The market had already discounted the decision. According to a derivative of the CME Group platform, the probability of an annual reduction of 4% before the meeting reached 94%.
Bitcoin responds with volatility
The announcement revealed that Bitcoin (BTC) prices showed incredible volatility. Digital currency retreated from $116,000 in 114,900 minutes. He then regained the ground until he stabilized about $115,500 at the end of this report. Since then, the reaction has been unexpected Rate reductions are usually interpreted as a stimulus to market liquidityin theory, it supports alternative assets such as BTC.
Powell has repeatedly maintained its position as the Fed relies on data and adjusted its monetary policy as inflation and employment evolves. “We are in a position to respond in a timely manner to the potential for economic development,” he said. He also recalled that the forecast did not constitute a closure plan and that the monetary policy path would be subject to uncertainty.

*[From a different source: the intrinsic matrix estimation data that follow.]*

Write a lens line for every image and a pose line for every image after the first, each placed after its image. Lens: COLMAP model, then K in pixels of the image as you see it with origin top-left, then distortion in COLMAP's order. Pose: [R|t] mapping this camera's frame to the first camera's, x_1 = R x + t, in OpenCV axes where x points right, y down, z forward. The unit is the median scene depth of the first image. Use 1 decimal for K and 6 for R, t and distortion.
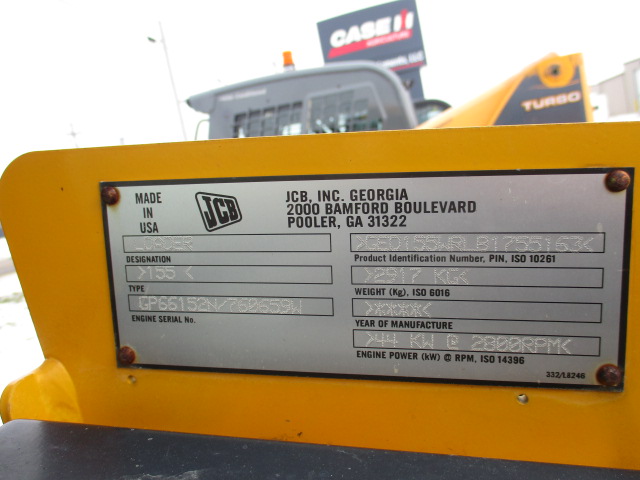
lens RADIAL K [[537.2, 0, 318.5], [0, 537.2, 238.5], [0, 0, 1]] dist [-0.030654, 0.008664]
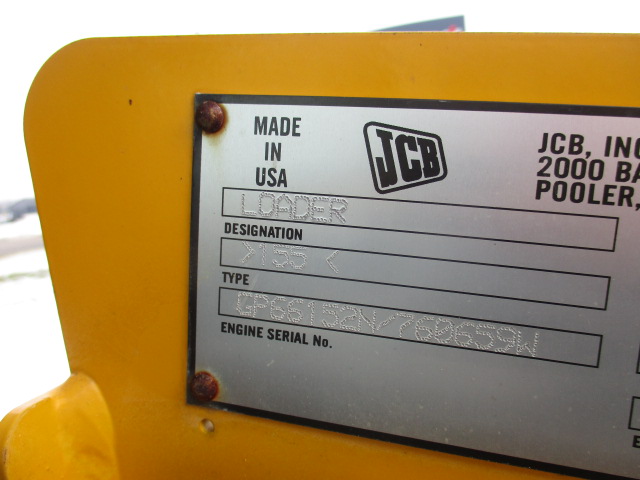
lens RADIAL K [[537.2, 0, 318.5], [0, 537.2, 238.5], [0, 0, 1]] dist [-0.030654, 0.008664]
pose [[0.993350, 0.107989, -0.039917, -0.234900], [-0.108207, 0.994123, -0.003335, 0.042531], [0.039323, 0.007632, 0.999197, 0.417159]]
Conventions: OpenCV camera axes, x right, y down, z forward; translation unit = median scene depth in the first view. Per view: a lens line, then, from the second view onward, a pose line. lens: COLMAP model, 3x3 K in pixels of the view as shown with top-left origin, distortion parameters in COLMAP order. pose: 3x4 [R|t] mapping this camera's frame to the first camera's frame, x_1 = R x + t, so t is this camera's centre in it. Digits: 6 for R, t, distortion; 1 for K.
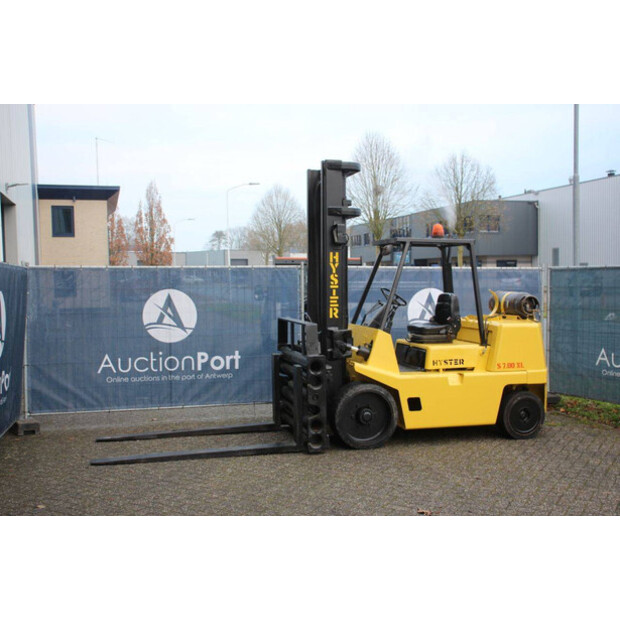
lens RADIAL K [[722.9, 0, 310.1], [0, 722.9, 308.7], [0, 0, 1]] dist [0.004308, 0.000000]
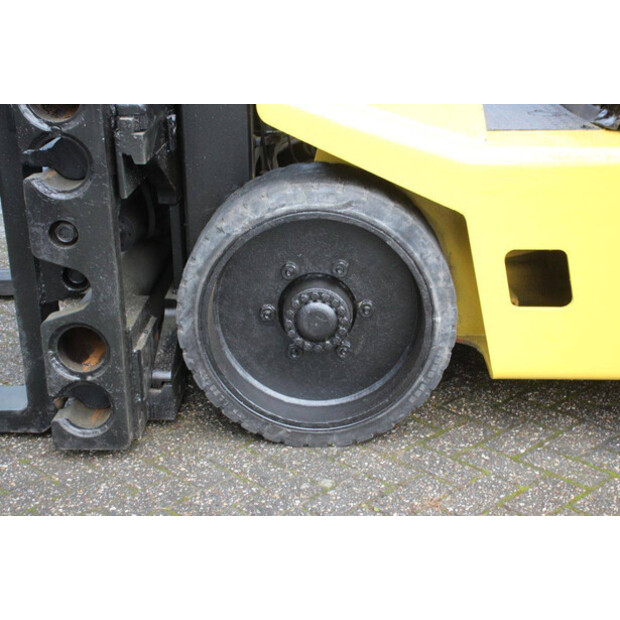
lens RADIAL K [[966.7, 0, 308.8], [0, 966.7, 310.6], [0, 0, 1]] dist [0.165606, 0.000000]
pose [[0.964822, 0.093491, -0.245719, 0.130290], [-0.011278, 0.948493, 0.316598, 0.039184], [0.262662, -0.302689, 0.916181, 0.602189]]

Powell was already peering at the interest rate cuts. As reported by Cryptonoths, he did it in August during the tournament. At the time, I had already argued that the US labor market was in a “hard balance of curiosity” and that there was a slowdown in both the 4.2% unemployment rate and worker demand.
The executive also revealed during the meeting that more sales forecasts were made at interest rates for the rest of the year and since. He said there was an estimate of Prices start from 3.6% at the end of 2025, 3.4% at the end of 2026, and 3.1% at the end of 2027. He also said the trajectory was a fourth percent lower than the trajectory predicted in June.
However, he warned: “As usual, these individual forecasts are subject to uncertainty and not the committee’s plans or decisions.”